• **Exercise**:
Below are records; give the number of their lines that contain "Ruane", and only that number.

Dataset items
'''
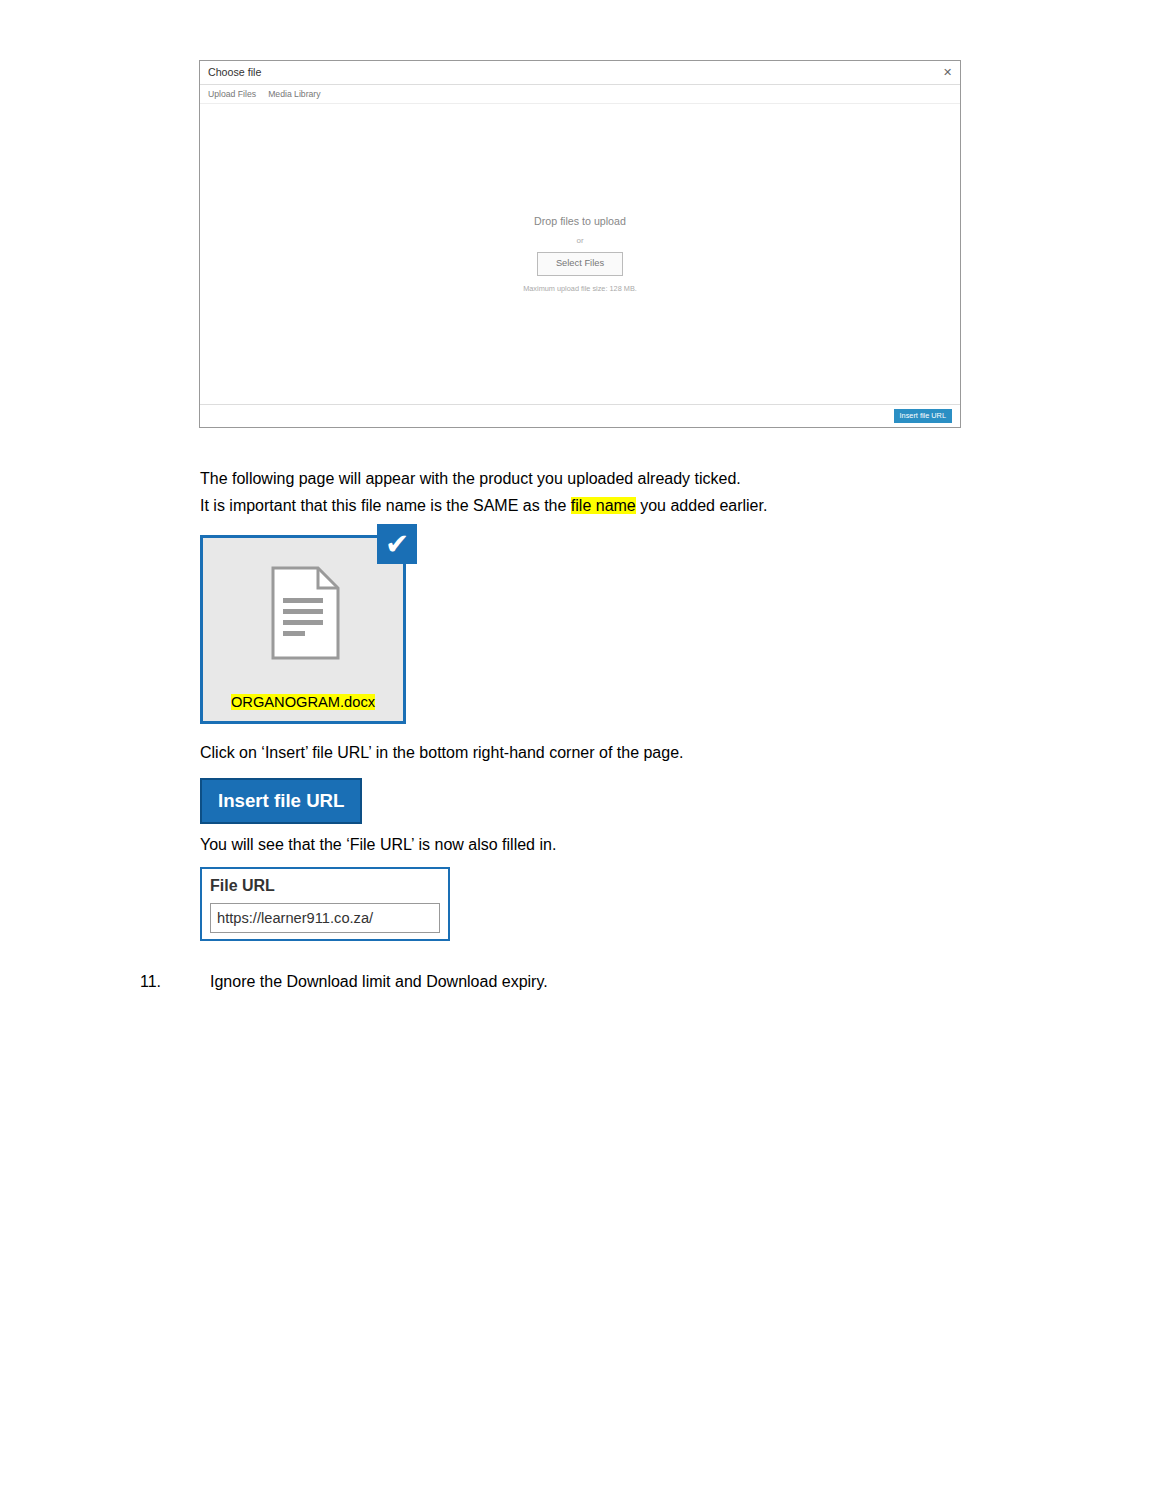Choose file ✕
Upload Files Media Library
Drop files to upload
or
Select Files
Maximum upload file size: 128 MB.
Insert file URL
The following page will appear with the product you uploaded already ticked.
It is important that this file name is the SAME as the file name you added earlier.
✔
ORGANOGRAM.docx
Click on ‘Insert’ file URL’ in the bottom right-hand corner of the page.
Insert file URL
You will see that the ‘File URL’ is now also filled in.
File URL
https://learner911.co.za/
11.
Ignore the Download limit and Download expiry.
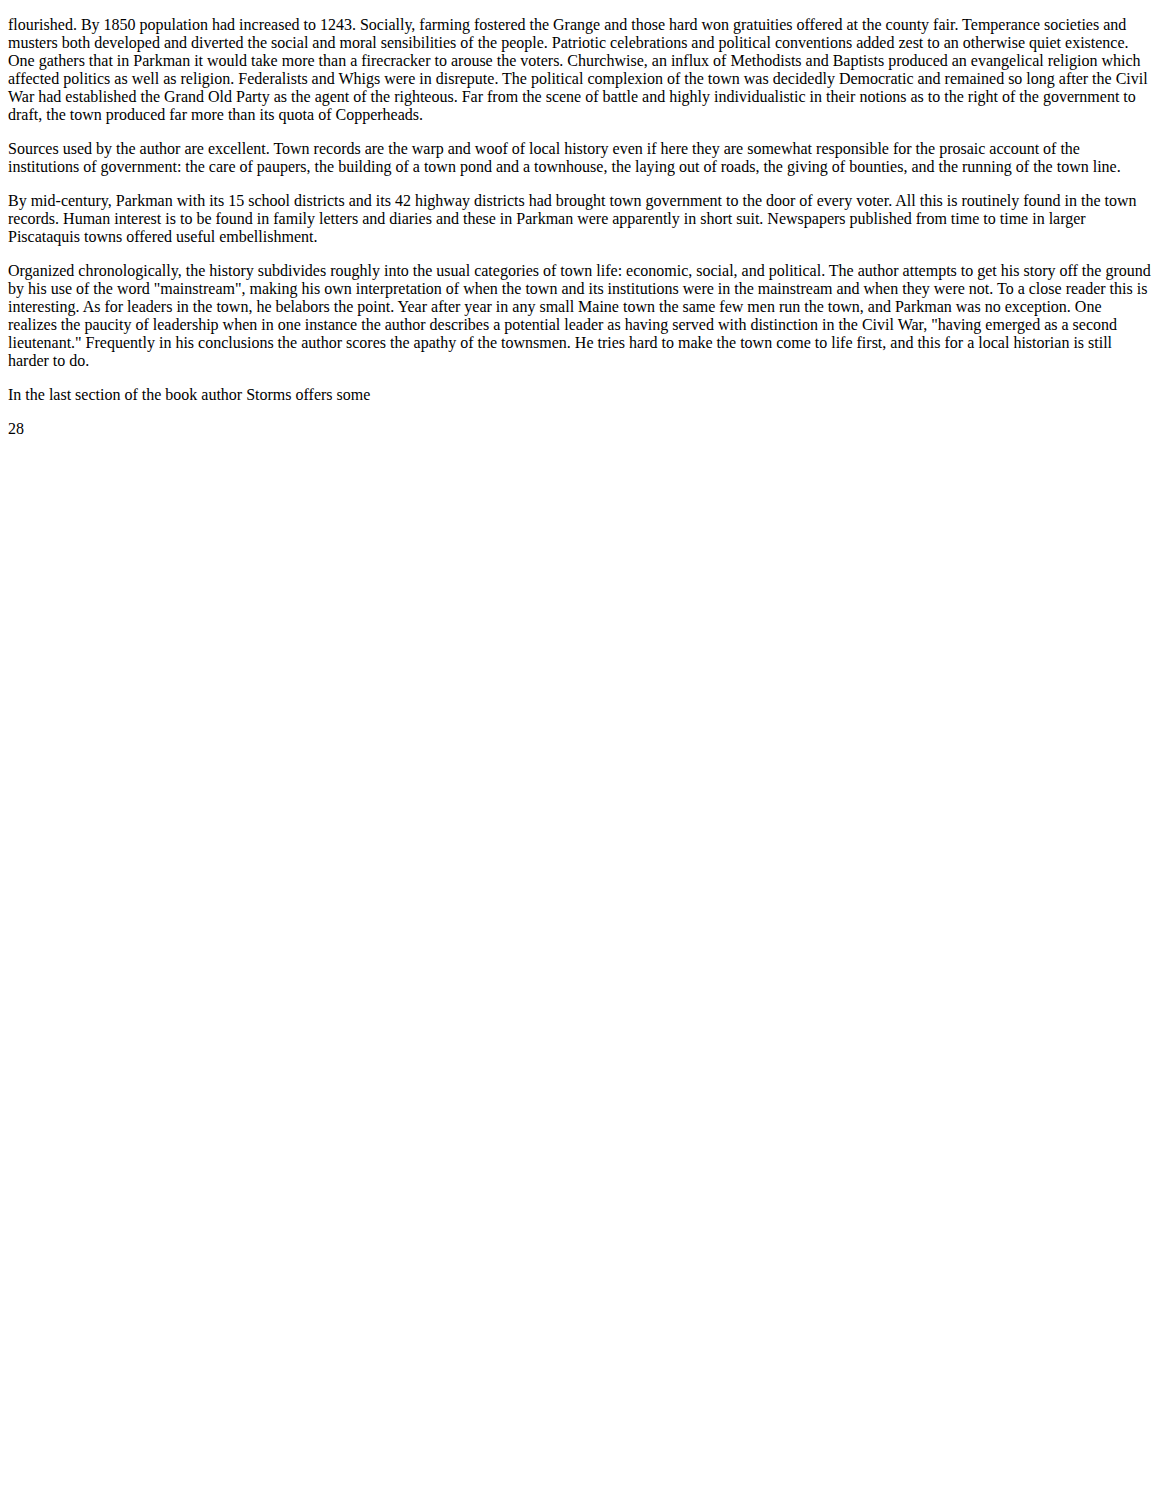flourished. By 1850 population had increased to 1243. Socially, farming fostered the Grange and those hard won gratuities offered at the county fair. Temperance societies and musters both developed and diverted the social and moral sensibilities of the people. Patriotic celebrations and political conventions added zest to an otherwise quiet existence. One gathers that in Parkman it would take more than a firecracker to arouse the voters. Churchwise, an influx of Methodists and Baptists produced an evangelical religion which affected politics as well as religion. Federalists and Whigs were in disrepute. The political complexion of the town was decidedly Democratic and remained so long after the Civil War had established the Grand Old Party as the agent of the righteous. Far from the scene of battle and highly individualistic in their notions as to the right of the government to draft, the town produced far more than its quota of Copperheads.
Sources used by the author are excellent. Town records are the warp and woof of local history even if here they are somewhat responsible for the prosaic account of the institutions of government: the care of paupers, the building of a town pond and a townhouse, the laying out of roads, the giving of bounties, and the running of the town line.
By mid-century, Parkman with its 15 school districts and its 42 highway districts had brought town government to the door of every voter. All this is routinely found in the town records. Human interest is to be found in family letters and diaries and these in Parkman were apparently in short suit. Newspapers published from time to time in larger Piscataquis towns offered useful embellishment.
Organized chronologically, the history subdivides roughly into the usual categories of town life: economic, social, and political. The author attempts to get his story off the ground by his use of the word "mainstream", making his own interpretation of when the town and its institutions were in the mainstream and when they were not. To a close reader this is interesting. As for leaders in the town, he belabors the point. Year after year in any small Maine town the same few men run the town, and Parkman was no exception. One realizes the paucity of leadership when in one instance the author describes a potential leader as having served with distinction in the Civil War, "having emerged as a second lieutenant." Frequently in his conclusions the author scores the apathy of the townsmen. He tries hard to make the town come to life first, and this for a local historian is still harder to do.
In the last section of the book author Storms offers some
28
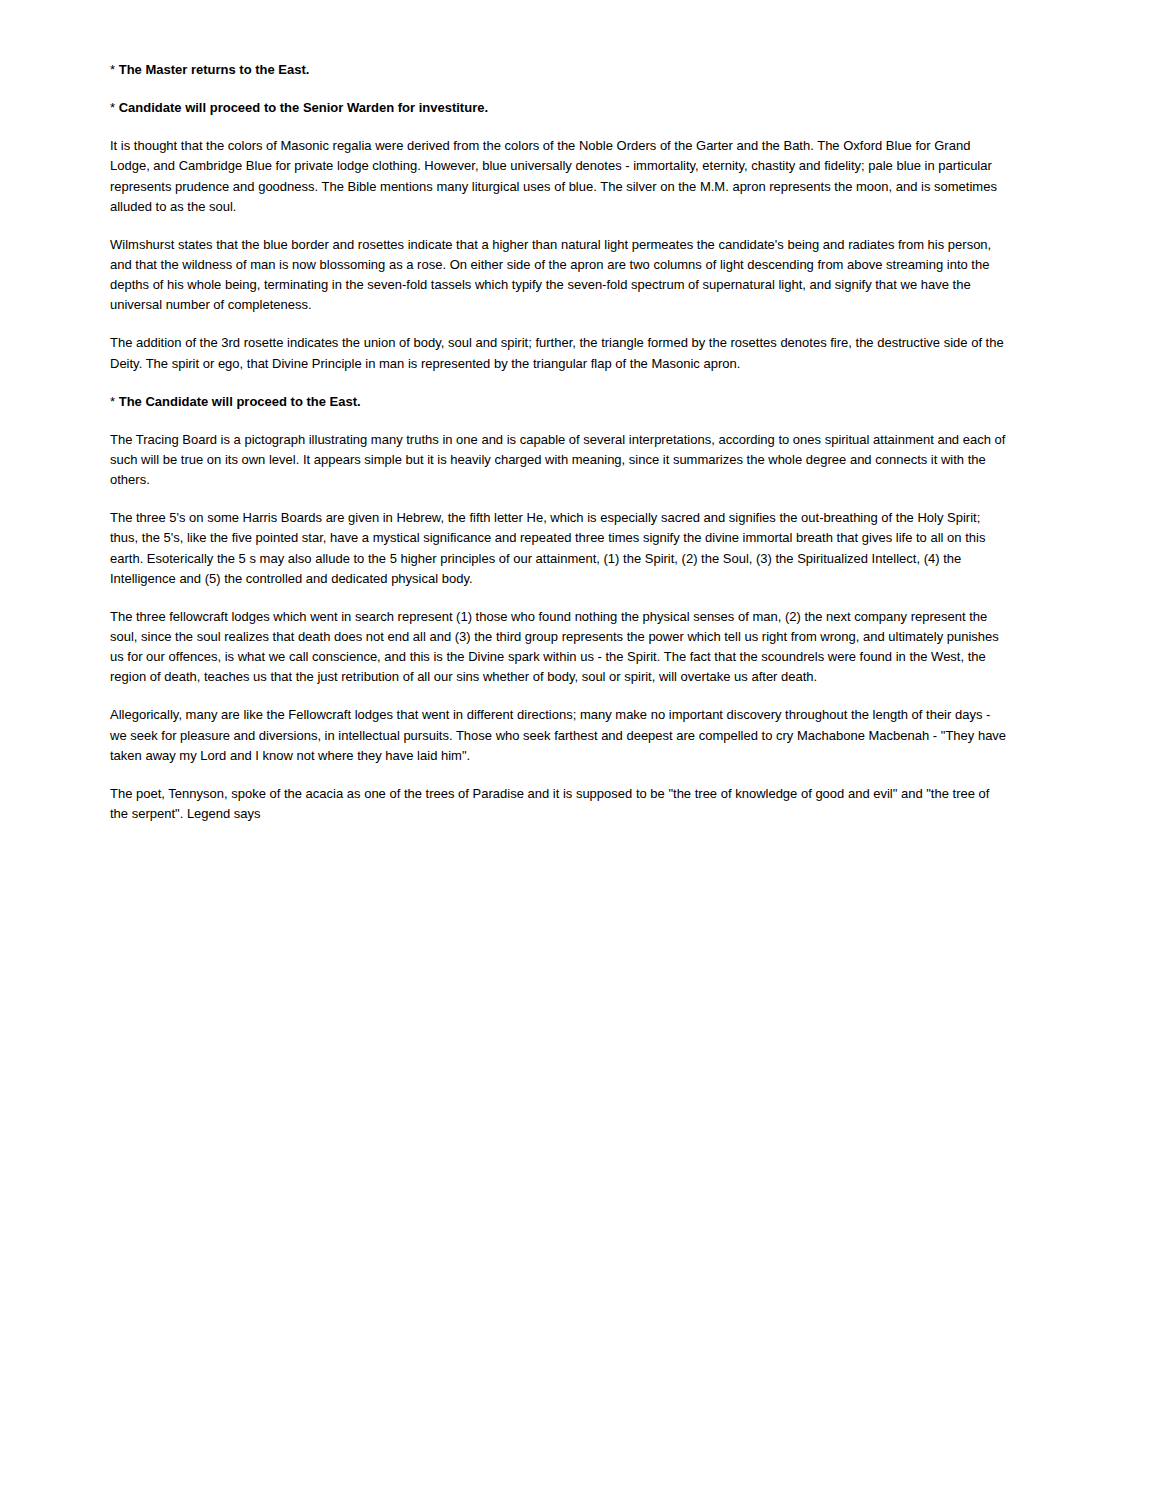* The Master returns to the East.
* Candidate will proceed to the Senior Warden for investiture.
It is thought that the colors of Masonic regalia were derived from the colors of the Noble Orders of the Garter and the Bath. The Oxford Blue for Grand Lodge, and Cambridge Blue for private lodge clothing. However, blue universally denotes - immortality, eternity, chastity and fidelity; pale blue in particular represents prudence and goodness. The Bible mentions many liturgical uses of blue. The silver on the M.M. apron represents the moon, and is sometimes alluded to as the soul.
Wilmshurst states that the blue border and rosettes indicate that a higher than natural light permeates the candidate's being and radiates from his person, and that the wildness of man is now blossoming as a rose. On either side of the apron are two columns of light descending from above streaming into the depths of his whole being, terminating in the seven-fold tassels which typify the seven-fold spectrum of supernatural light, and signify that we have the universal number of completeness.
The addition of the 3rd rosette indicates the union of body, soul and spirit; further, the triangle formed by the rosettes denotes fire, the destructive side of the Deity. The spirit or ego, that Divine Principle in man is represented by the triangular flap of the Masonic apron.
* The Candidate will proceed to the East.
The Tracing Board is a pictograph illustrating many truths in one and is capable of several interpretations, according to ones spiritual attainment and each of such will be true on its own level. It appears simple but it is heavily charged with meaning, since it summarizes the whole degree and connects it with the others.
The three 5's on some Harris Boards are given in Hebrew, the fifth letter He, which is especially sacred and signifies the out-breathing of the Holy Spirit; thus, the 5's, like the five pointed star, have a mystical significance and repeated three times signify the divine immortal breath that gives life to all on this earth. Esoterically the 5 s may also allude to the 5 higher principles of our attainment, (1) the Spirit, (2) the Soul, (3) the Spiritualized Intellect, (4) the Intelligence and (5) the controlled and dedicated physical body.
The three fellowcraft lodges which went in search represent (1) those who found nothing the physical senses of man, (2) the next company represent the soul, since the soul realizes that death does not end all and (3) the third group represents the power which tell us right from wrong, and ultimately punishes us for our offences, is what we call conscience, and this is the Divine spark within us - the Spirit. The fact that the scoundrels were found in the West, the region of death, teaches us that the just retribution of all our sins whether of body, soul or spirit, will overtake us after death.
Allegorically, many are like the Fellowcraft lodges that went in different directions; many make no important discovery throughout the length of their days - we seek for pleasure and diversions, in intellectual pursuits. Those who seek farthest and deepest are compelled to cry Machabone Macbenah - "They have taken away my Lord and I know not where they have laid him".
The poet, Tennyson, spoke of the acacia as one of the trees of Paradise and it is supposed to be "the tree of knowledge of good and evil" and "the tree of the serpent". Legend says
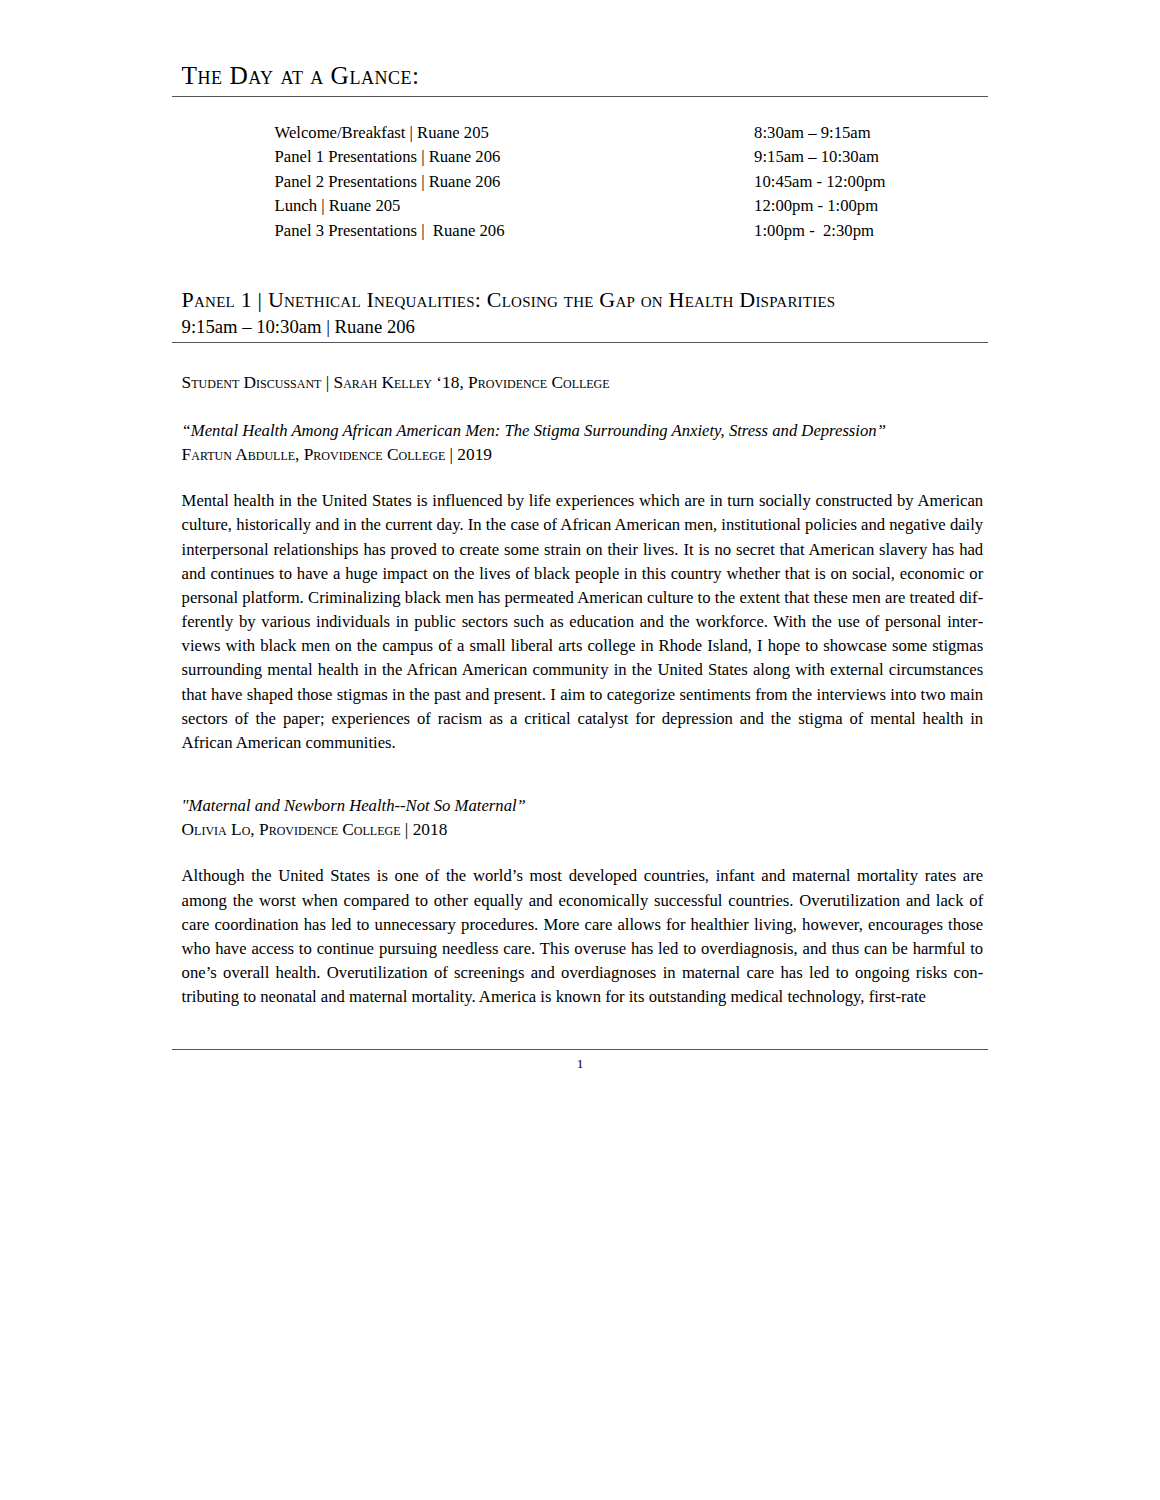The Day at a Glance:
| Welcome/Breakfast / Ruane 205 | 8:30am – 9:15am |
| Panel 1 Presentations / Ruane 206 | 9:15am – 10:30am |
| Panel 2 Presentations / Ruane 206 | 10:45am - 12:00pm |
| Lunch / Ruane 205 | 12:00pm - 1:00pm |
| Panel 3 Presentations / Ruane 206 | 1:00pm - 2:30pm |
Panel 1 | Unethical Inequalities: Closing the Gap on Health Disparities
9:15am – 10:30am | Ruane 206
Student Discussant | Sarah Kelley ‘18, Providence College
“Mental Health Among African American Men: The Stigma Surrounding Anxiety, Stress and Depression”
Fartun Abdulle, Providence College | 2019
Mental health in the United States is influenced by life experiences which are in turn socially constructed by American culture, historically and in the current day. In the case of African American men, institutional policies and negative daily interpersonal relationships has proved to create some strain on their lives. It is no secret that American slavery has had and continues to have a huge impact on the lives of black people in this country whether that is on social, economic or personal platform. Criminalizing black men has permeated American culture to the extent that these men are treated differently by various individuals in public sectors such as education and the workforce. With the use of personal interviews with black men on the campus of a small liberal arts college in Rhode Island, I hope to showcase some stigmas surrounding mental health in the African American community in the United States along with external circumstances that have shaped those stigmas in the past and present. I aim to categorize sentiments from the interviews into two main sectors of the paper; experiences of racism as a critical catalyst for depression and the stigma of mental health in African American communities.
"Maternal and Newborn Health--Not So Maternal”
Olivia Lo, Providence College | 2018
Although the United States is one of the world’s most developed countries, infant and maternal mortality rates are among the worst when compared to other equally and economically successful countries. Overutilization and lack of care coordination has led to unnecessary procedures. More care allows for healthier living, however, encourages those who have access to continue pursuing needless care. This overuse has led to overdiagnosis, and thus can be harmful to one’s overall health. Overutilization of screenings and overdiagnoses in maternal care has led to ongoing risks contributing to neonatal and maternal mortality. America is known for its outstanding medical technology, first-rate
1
'''
• **Answer section**:
6